The biggest clean energy investor on the planet - China!

China’s March to Solar Dominance


Despite some issues with companies involved with solar energy, such as the current financial woes of Sun Edison, solar power is still seen by leaders worldwide as the future for meeting the world’s energy needs.

Nowhere is that more evident recently than in China.

China has a deserved reputation for polluting the land, air and waterways. The country is the world’s biggest producer of carbon emissions. But in recent years there has been a turnaround as China has heavily invested in clean energy.

The nation is now the biggest clean energy investor on the planet.

Big Goals for 2016

China Solar EnergyChina has announced plans to increase wind and solar power capacity in the country 21 percent by the end of 2016. Chinese leaders already have agreed to reach the peak amount of carbon emissions by 2030, which will require less reliance on coal and getting about 20 percent of the country’s energy from clean energy.

At the end of 2015, China announced it will stop approving new coal mines over the next three years.

In addition, the country is moving forward with building hydro power in the southwest section of China, according to the country’s National Energy Administration.

Moving Forward

In addition to the above, the country also has floated the idea of a global energy grid that will significantly reduce pollution.

Liu Zhenya, who heads State Grid, the state-run agency that oversees the country’s power grid, said changes need to be made to meet the three biggest challenges facing the globe: energy scarcity, environmental pollution and climate change, according to RT News.

The $50 trillion project would use solar and wind power to produce energy for consumers worldwide and could be operational by 2050. Former U.S. energy official David Sandalow told the Wall Street Journal that roadblocks to the system are “institutional, not technical.”

Changing Direction Quickly

All of this adds up to a China that, while still suffering from smog issues in large cities such as Beijing, has committed to using clean energy in a big way in coming years. What may surprise some people is the speed at which Chinese leadership has changed direction.

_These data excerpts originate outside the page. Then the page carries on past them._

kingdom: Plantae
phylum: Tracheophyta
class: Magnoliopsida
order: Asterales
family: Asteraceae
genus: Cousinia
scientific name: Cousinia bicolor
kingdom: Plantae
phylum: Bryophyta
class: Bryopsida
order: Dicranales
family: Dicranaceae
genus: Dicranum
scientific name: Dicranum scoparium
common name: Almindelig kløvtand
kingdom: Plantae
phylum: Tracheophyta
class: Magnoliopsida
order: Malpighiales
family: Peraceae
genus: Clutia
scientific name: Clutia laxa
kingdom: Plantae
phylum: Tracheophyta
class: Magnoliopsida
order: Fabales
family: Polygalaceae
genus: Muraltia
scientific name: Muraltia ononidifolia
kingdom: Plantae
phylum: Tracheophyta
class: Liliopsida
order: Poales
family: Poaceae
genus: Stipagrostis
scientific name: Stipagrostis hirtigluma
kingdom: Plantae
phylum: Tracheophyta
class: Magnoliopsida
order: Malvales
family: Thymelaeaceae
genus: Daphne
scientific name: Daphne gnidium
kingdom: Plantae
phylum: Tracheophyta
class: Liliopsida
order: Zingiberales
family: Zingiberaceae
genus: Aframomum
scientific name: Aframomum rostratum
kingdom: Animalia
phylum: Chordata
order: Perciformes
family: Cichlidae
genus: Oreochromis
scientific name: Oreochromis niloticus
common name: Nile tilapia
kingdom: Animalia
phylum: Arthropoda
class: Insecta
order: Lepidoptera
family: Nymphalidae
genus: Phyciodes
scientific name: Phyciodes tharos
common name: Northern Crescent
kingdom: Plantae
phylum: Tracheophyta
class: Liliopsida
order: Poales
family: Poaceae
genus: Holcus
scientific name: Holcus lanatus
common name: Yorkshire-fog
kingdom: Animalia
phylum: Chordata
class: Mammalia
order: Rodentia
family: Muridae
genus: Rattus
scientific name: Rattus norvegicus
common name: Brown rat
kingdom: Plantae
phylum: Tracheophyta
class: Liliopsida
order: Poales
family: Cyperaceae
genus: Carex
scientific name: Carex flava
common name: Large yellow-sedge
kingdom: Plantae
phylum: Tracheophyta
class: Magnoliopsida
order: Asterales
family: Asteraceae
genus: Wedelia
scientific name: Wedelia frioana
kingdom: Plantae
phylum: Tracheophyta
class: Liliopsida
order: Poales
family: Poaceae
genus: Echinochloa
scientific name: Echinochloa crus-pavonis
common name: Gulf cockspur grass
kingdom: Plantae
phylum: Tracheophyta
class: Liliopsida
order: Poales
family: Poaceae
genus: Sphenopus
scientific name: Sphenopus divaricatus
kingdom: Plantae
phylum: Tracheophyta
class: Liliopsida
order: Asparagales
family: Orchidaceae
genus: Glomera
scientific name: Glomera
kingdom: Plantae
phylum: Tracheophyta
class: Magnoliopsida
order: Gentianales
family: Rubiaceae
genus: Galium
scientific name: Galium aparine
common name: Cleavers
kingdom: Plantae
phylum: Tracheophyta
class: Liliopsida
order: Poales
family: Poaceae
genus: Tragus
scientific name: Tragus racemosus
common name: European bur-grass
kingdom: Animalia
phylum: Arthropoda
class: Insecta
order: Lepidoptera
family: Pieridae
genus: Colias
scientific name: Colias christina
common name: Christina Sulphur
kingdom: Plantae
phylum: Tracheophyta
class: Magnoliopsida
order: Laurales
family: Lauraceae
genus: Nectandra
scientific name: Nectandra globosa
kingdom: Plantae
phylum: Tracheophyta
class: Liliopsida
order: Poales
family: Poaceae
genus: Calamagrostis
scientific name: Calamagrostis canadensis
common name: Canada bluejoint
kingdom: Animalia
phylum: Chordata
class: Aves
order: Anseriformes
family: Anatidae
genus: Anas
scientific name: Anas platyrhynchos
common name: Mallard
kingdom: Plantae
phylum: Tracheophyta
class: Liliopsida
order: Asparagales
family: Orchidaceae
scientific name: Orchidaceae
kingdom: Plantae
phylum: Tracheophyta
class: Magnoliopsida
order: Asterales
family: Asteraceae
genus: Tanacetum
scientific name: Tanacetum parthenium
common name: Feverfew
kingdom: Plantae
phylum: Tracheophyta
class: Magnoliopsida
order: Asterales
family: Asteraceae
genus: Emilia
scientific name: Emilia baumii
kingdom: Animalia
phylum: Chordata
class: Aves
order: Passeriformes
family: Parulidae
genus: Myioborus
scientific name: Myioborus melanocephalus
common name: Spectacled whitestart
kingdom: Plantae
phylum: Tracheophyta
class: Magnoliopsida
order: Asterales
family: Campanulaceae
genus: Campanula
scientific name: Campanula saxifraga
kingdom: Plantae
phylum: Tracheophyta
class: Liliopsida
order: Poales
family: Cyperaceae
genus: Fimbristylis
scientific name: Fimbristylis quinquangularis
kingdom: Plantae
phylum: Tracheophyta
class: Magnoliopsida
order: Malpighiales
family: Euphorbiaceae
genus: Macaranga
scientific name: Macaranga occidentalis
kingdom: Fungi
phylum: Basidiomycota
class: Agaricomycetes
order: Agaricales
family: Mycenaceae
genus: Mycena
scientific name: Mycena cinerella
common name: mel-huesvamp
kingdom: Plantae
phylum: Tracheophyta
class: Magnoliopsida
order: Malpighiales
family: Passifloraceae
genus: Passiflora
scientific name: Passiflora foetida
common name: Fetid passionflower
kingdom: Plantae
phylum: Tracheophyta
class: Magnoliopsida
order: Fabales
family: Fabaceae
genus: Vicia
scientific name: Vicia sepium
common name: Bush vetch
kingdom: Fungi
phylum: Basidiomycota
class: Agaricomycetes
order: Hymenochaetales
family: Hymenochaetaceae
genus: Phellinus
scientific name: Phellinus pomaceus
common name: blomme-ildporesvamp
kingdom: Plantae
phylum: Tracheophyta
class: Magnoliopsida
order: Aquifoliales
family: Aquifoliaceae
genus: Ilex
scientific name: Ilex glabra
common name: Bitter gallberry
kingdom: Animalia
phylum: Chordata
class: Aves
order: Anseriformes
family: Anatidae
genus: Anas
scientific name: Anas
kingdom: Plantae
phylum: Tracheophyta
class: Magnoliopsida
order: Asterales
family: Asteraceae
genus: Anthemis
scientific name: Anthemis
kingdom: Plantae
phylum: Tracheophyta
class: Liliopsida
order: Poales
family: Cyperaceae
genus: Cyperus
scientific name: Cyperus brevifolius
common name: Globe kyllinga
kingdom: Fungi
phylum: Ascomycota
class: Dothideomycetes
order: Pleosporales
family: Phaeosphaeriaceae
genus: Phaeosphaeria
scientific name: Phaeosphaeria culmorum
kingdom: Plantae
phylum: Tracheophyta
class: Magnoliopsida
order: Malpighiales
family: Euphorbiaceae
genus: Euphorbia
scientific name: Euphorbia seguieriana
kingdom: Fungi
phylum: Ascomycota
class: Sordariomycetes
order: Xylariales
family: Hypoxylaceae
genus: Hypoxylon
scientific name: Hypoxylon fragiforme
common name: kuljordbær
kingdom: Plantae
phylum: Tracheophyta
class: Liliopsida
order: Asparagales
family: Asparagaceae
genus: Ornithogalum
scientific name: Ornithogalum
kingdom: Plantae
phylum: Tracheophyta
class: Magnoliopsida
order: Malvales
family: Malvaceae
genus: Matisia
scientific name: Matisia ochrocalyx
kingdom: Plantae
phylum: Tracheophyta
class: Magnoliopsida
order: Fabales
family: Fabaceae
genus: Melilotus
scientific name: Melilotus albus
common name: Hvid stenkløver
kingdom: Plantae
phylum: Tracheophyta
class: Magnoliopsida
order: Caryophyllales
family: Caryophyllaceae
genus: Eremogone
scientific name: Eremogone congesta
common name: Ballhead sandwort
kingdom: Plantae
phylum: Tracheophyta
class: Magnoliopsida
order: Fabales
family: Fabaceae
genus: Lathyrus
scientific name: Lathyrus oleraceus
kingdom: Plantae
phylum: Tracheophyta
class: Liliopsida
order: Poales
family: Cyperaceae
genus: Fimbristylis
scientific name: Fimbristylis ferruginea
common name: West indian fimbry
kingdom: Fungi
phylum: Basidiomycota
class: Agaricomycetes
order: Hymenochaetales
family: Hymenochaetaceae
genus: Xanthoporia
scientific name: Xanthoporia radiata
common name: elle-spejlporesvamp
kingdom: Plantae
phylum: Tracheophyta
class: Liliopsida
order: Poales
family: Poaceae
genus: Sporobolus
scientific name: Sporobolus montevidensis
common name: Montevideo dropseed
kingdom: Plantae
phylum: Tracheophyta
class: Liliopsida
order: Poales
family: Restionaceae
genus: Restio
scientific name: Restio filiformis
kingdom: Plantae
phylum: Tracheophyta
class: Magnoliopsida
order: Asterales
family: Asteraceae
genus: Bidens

In addition to the closing of the coal plants. China’s solar power capacity increased 74 percent in 2015 over 2014 levels. Also in 2015, wind power capacity increased 34 percent. Meanwhile, coal consumption fell by 3.4 percent.

Adding all that together, 20 percent of China’s energy production already comes from wind, solar, nuclear power, natural gas and hydropower.

“China’s official 2015 wind installations are an all-time global record of 32.5 gigawatts. China is the only nation to have come anywhere near this,” Tim Buckley, of the Institute for Energy Economics and Financial Analysis, told New Scientist.

While it remains the world’s largest carbon polluter, China is making moves – and very fast – to become a leader in the solar power energy as well as other clean energy initiatives. Such moves are making people more likely to believe the country’s estimates that China will cut carbon emissions 60 percent by 2020.